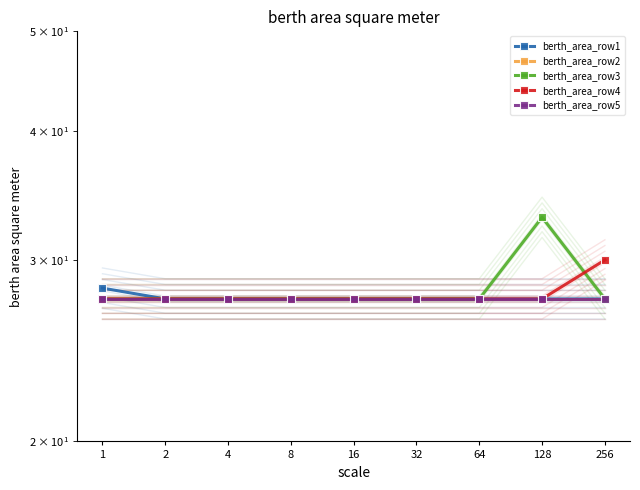

Which series has the largest total across all categories?

berth_area_row3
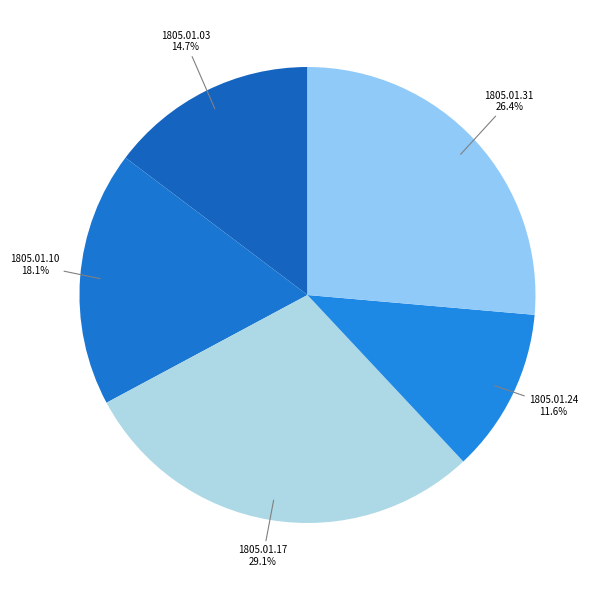

Does 1805.01.03 account for over 50% of the chart?

No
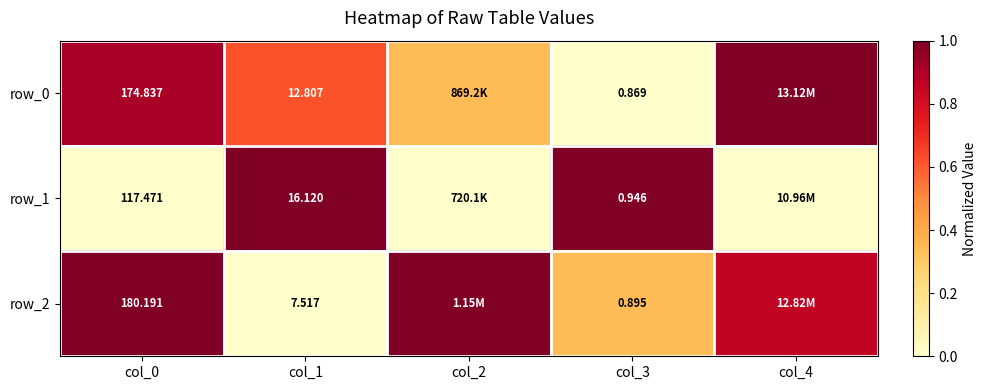

How many row_1 values are between 0 and 1?

5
____
Work to complete:
Copy every line of text in the listing above word for word, leaving the pictures out.

Response box:
Which series has the largest total across all categories?

berth_area_row3

Does 1805.01.03 account for over 50% of the chart?

No

How many row_1 values are between 0 and 1?

5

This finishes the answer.